→ **Source text**
Ceremonial first pitch
The ceremonial first pitch is a longstanding ritual of baseball in which a guest of honor throws a ball to mark the end of pregame festivities and the start of the game. Originally, the guest threw a ball from his/her place in the grandstand to the pitcher or catcher of the home team, but the ritual changed after President Ronald Reagan threw the first pitch on the field at an unscheduled appearance at a Baltimore Orioles game. Now, the guest stands in front of the pitcher's mound and throws towards home plate. He or she may also sometimes stand on the mound (as a pitcher would). The recipient of the pitch is usually a player from the home team.
The ceremonial thrower may be a notable person (dignitary, celebrity, former player, etc.) who is in attendance, an executive from a company that sponsors the team (especially when that company has sponsored that night's promotional giveaway), or a person who won the first pitch opportunity as a contest prize. Often, especially in the minor leagues, multiple first pitches are made.

→ **Exercise data**
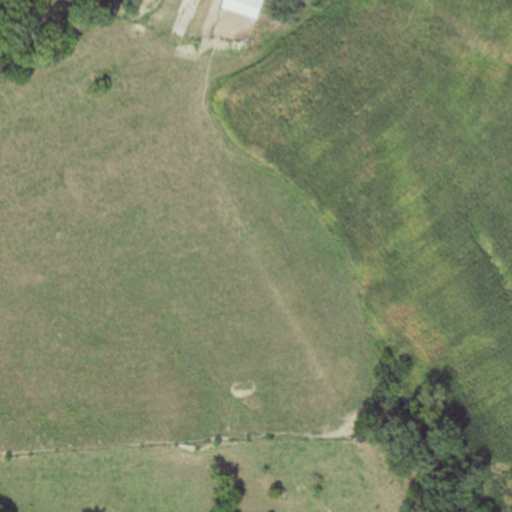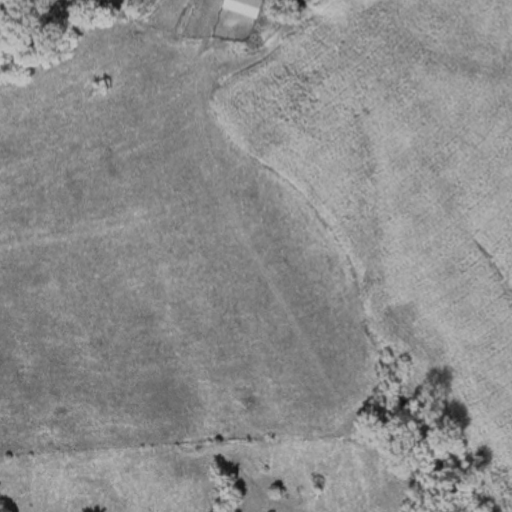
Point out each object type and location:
building: (250, 7)
building: (189, 17)
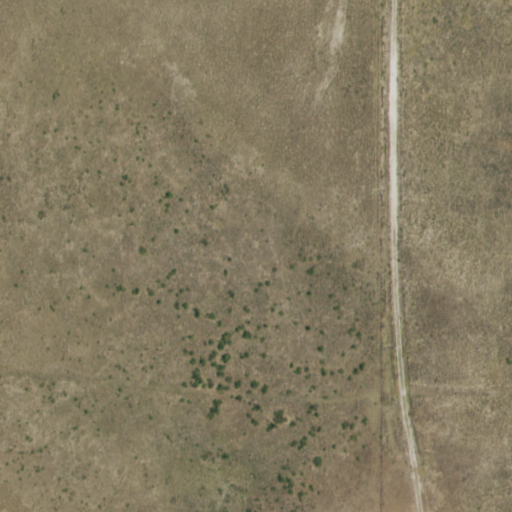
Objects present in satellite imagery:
road: (405, 256)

→ **Task directions**
Extend the passage on the ceremonial first pitch, picking up after its final sentence.

→ **Reply**
The practice of having ceremonial first pitches dates back to at least 1890, when throwers were often a mayor, governor, or other locally notable individual. Ohio Governor (and future U.S. president) William McKinley, for example, "threw the ball into the diamond" before an opening day game between Toledo and Columbus in 1892. Former Japanese Prime Minister Ōkuma Shigenobu threw out the ceremonial first pitch at the first game of an American All-Star team's tour of Japan in 1908, making him possibly the first person who had served as a national head of government to throw out a first pitch.On April 23, 2012, the Texas Rangers executed a unique twist on the first pitch tradition. Before the Rangers' home game against the New York Yankees, the team held an official retirement ceremony for longtime catcher Iván Rodríguez. Instead of going to the pitcher's mound, he went behind home plate and threw the first "pitch" to longtime teammate Michael Young, who was standing at second base.On July 23, 2020, Dr. Anthony Fauci, director of the National Institute of Allergy and Infectious Diseases, threw the first pitch of the 2020 MLB season after it was delayed due to the COVID-19 pandemic.